Затем он зажег маленькую бутановую паяльную лампу и приблизился с ней к пленнику.
— Я знаю, что ты понимаешь меня, — обратился он к еноту, — так что притворяться нет смысла. Ничто не остановит меня, чтобы медленно сжечь тебя заживо — если только ты не ответишь мне по-английски, кто ты, кто тебя послал и зачем, и подробно. Теперь мы друг друга понимаем, верно?
При звуках его голоса енот перестал биться в стягивающих его ремнях и взглянул на Джерри яркими дикими глазами. Затем он возобновил попытки вырваться, хрипло дыша и тихо ворча.
— Как хочешь, ты сам выбрал. Значит, остается только болезненный способ, — произнес Джерри лишенным выражения голосом. Его лоб вдруг покрылся испариной. — Может быть, ты не знаешь, как обжигает огоны Может, на твоей планете не бывает несчастных случаев с ожогами? А может, в своем естественном виде ты не умеешь испытывать боль или даже умеешь не испытывать ее сейчас? Может быть, ты тогда попытаешься изображать, что тебе больно, но я знаю, как проверить это, — и не скажу тебе, как. Если ты не можешь испытывать боль — я буду знать, что прав, и с тем большими усилиями стану… доискиваться правды… Впрочем, начнем сначала.
Он подкрутил горелку — пламя превратилось в голубой конус. Быстро провел огнем по левому уху енота. Зверь зарычал и затем издал тонкий, пронзительный визг, тряся головой и дергая ухом.
— Больно, да? — сказал Джерри. — Это был только маленький пример. Поверь, когда я буду держать пламя возле самой твоей кожи, боль станет непереносимой… если ты вообще чувствуешь что-нибудь.
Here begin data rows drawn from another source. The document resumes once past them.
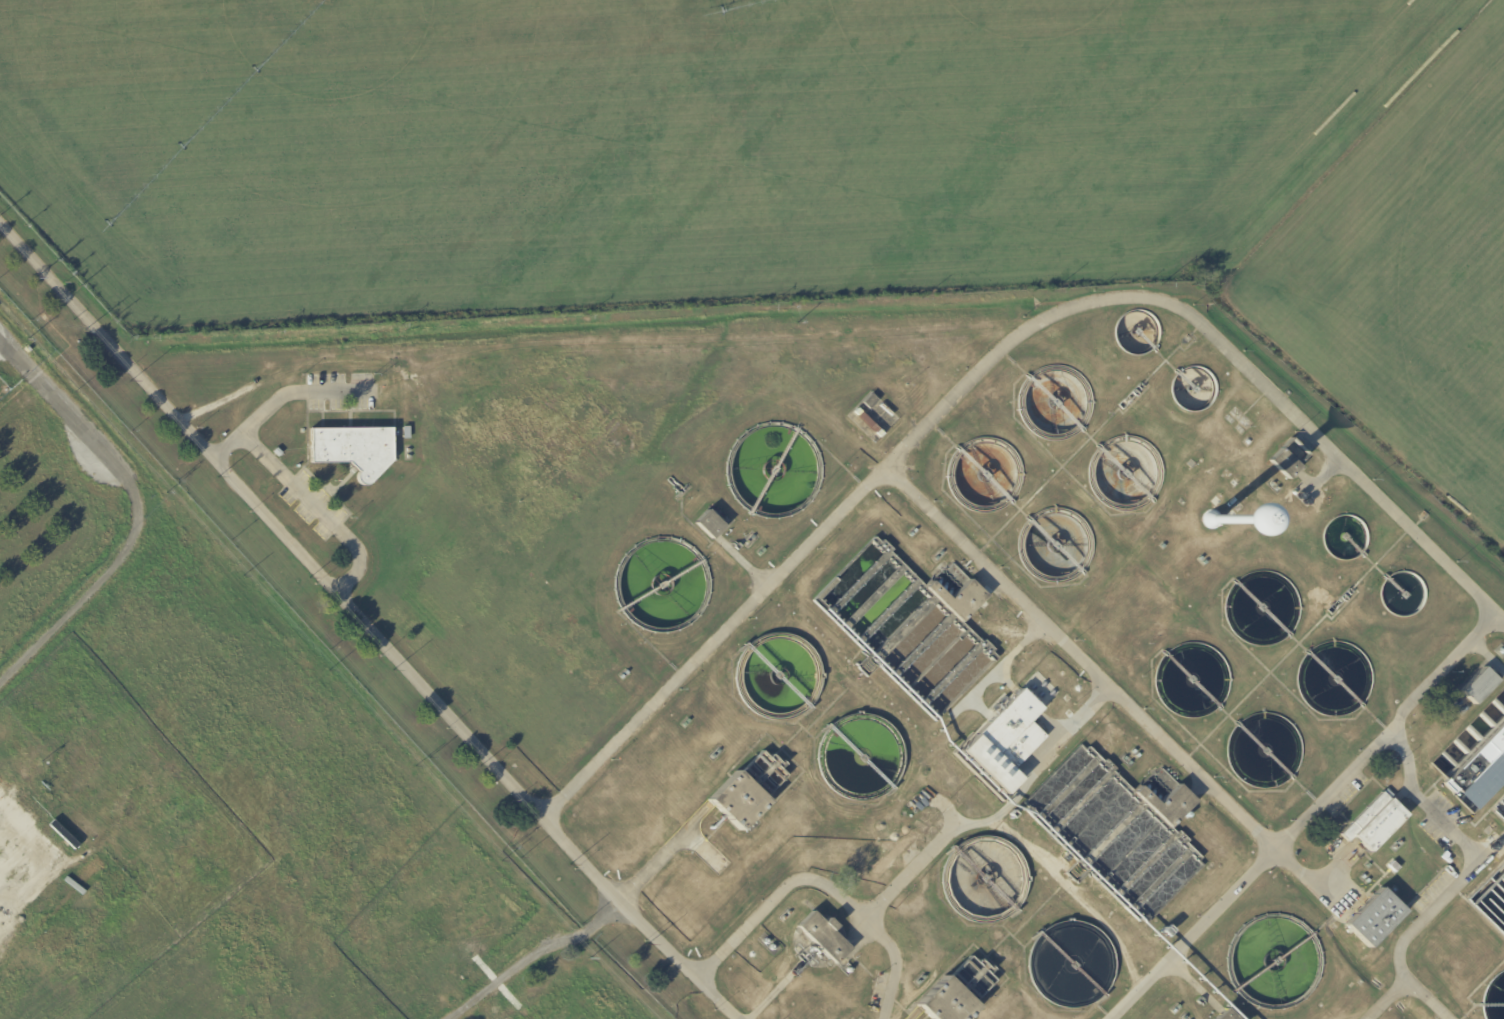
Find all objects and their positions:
crop: (798, 169)
road: (1, 338)
road: (1217, 338)
road: (606, 346)
power plant: (4, 391)
building: (913, 392)
building: (870, 401)
building: (885, 410)
building: (867, 422)
building: (354, 450)
building: (1290, 460)
building: (1306, 497)
road: (320, 509)
road: (139, 510)
building: (1211, 518)
water tower: (1208, 520)
building: (709, 524)
building: (959, 598)
road: (365, 624)
wastewater plant: (885, 638)
road: (714, 641)
road: (997, 666)
building: (626, 676)
road: (1108, 686)
building: (1478, 686)
building: (1004, 742)
building: (1478, 762)
building: (734, 800)
building: (1169, 804)
road: (939, 811)
road: (999, 813)
road: (1309, 821)
building: (1374, 822)
road: (662, 861)
building: (1169, 865)
building: (1394, 867)
road: (1462, 880)
road: (824, 885)
building: (1375, 918)
building: (822, 936)
road: (532, 956)
road: (1193, 981)
road: (765, 997)
road: (1391, 1002)
building: (944, 1003)
building: (1226, 1015)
Я должен помнить свой долг, сказал он себе. Нельзя поддаваться жалости. Когда начну его жечь, надо будет считать пульс и сердцебиение. Он не догадается об этом, даже если попытается симулировать боль. А если пульс участится, я буду знать, что ему больно и он может сломаться, заговорить.
Он был уже готов обжечь левую переднюю лапу животного, но тут позади открылась дверь. Он резко обернулся, чувствуя, как падает сердце. Если какой-нибудь чересчур любопытный сосед увидит это…
— Ты! — вырвалось у него. — Я же сказал…
— Я должна была прийти, — проговорила она. Затем посмотрела на связанного енота, и ее голубые глаза вспыхнули негодованием. — Ах ты, бедняжка! Да ведь он же еще совсем маленький! Но почему ты взял — его?..
— Если это для тебя важно или если ты понимаешь, о чем речь, — этот енот не полоскал свою еду, если, заметь, не знал, что я за ним наблюдаю. Лучше уйди — тебе не понравится то, что сейчас будет. Но когда он заговорит, тебе придется хорошенько передо мной извиниться.